I have 200 miles on the road bike now and my top speed on the MTB is still higher (42 - strava.com/rides/9325031 ) than on the road bike (39 - strava.com/rides/22441076 ). 

My main mental hangup is brakes, I can one finger brake hard enough to basically ejector seat myself on the MTB and feel less confident in my ability to handle unexpected issues with the road bike brakes & skinny tires.


----------



## ThemBigAnts (May 2, 2012)

If you have the coin, I have a Giant Rapid1. Road bike with a straight bar. I love it. I had a little adjustment between the Rapid1 and my Defy3.


----------



## Jwiffle (Mar 18, 2005)

mistrpeepers said:


> Another question- did all of you feel like your hands were going to bounce off the handle bars at first on your road bike? It's just a bit of a weird feeling not having your palm/hands fully wrapped around the handlebar- I feel like I'm only holding on with each hand about 75%. Hope that makes sense.

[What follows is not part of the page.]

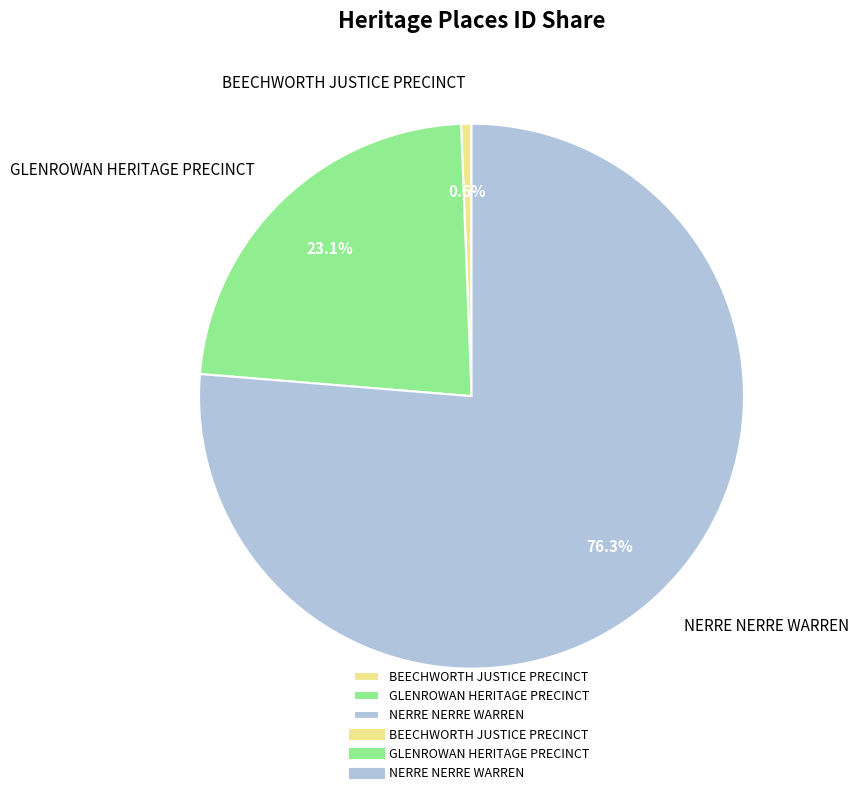

Combined, do BEECHWORTH JUSTICE PRECINCT and GLENROWAN HERITAGE PRECINCT account for over 50%?

No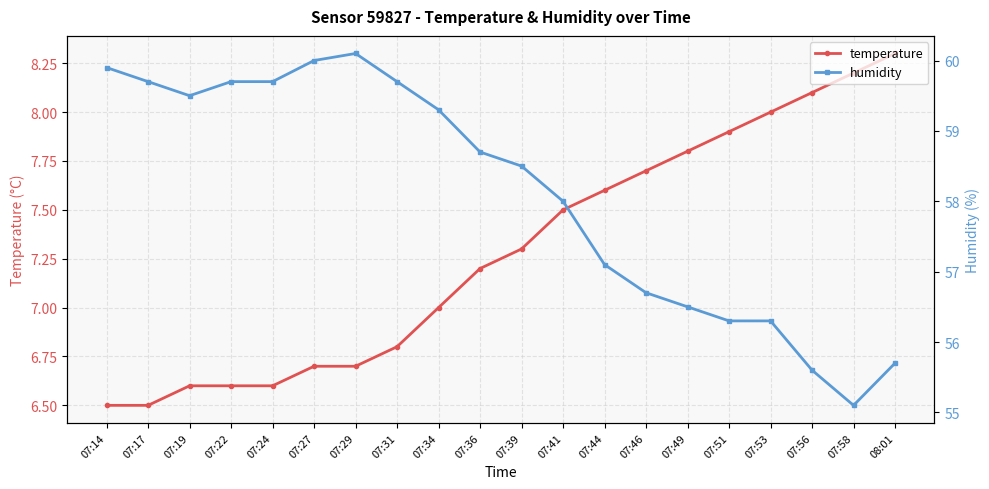

Reading left to right, transcribe all the data shown in this chart.

temperature: 07:14=6.5	07:17=6.5	07:19=6.6	07:22=6.6	07:24=6.6	07:27=6.7	07:29=6.7	07:31=6.8	07:34=7.0	07:36=7.2	07:39=7.3	07:41=7.5	07:44=7.6	07:46=7.7	07:49=7.8	07:51=7.9	07:53=8.0	07:56=8.1	07:58=8.2	08:01=8.3
humidity: 07:14=59.9	07:17=59.7	07:19=59.5	07:22=59.7	07:24=59.7	07:27=60.0	07:29=60.1	07:31=59.7	07:34=59.3	07:36=58.7	07:39=58.5	07:41=58.0	07:44=57.1	07:46=56.7	07:49=56.5	07:51=56.3	07:53=56.3	07:56=55.6	07:58=55.1	08:01=55.7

Makes sense, especially if you are riding on the hoods, which it sounds like you are, since you can fully wrap your hands around the bar while in the drops. It is pretty normal for it to feel weird at first and like your hands might bounce off. But don't worry, I've never had my hands actually bounce off, even though it felt that way at first. However, when riding downhill or in terrain I feel like I need more control (like on a dirt road), I will ride in the drops for a more solid grip and greater access to the brakes.

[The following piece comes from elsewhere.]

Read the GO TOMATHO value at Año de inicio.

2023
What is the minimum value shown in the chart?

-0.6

Can't really say how long the road bike will feel unstable compared to your mtn bike, but it shouldn't take too long.


----------



## mpre53 (Oct 25, 2011)

craptasticycler said:


> I have 200 miles on the road bike now and my top speed on the MTB is still higher (42 - strava.com/rides/9325031 ) than on the road bike (39 - strava.com/rides/22441076 ).
> 
> My main mental hangup is brakes, I can one finger brake hard enough to basically ejector seat myself on the MTB and feel less confident in my ability to handle unexpected issues with the road bike brakes & skinny tires.


Sounds like you're riding mainly on the drops if you have to "one-finger" the brake levers. Try riding more on the hoods. You'll also be riding slightly more upright, and it'll feel more familiar to you.


----------



## wanderinwalker (May 10, 2012)

mistr, you will get used to it. The road bike is quite a bit more agile than the mountain bike ultimately. 

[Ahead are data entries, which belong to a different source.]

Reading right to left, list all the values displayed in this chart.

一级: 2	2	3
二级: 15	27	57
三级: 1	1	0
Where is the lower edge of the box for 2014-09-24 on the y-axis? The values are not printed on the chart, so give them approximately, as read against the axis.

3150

But it's not limited to just road-vs-mountain bike changes. I've ridden a couple thousand miles this year (I know, I shoud ride more to be a real cyclist...  ) on my old Trek 2.1. I decided to try out a Giant Defy Composite 2 and as I left the shop for a test ride I thought "I must look like I'm drunk, can I keep this thing in a straight line?" Two weeks later I can now ride the Giant no-handed like it's second nature.

So give it some time and you will be fine. Before long you'll be able to take off/put on your windbreaker while moving, grab snacks, etc.


----------



## craptasticycler (Sep 7, 2012)

ıuıɯǝƃ;4111576 said:


> Hi mistrpeepers, I think you were using a mountain bike for 20 years too long. Mountain bikes are in no way beneficial to our health, and they are actually slower so people will think you are out of shape when they see you biking on it and it will be embarrassing!
> 
> Now to deal with the stability problem, first of all get 19mm tires and use them for a few weeks, when you you switch back to the normal 22mm tires it will be easy peasy and the issue will be gone!
> 
> ...


hahaha you sound like Chris Campbell from the (sdmba, bikemojo, dirttreaders) other bike boards; which I guess ins't that weird as one biking troll is going to sound more or less the same as the next.


----------



## mistrpeepers (Sep 9, 2012)

Well all, definitely feel a bit better on it now. Did a 30 mile ride today that was truly awesome!


----------



## curlymaple42 (Sep 13, 2012)

Bringing of the summer i got a new road bike after 20yrs of mtn bike riding and racing. Wow! The speed was scary at first and the handling was totally different! You are not alone. You will get used to it.


----------



## curlymaple42 (Sep 13, 2012)

curlymaple42 said:


> Bringing of the summer i got a new road bike after 20yrs of mtn bike riding and racing. Wow! The speed was scary at first and the handling was totally different! You are not alone. You will get used to it.


Beginning...


----------



## Flac Vest (Jul 16, 2012)

^Nice; yea, it took all of 10 miles to get a feel for the bike, and now that I've put a few hundred in mine, I'm flying down descents at 40mph tucked up into the top tube. 

But yea, it's great; I really wanted to go today as the weather is beautiful, but I have a ton of school work that needs addressing :/


----------



## davez26 (Nov 15, 2010)

It's kind of crazy going between the 2 and sometimes I have to think it through. More than once I have caught myself prepping to dump it through a pothole (bad idea on the road bike), or feeling sluggish on the MTB, (yeah 2.125 knobbies do that). 
I am always amazed at how fast the roadie feels compared to the dirt bike, and always how solid and comfy the MTB is over the roadie.


----------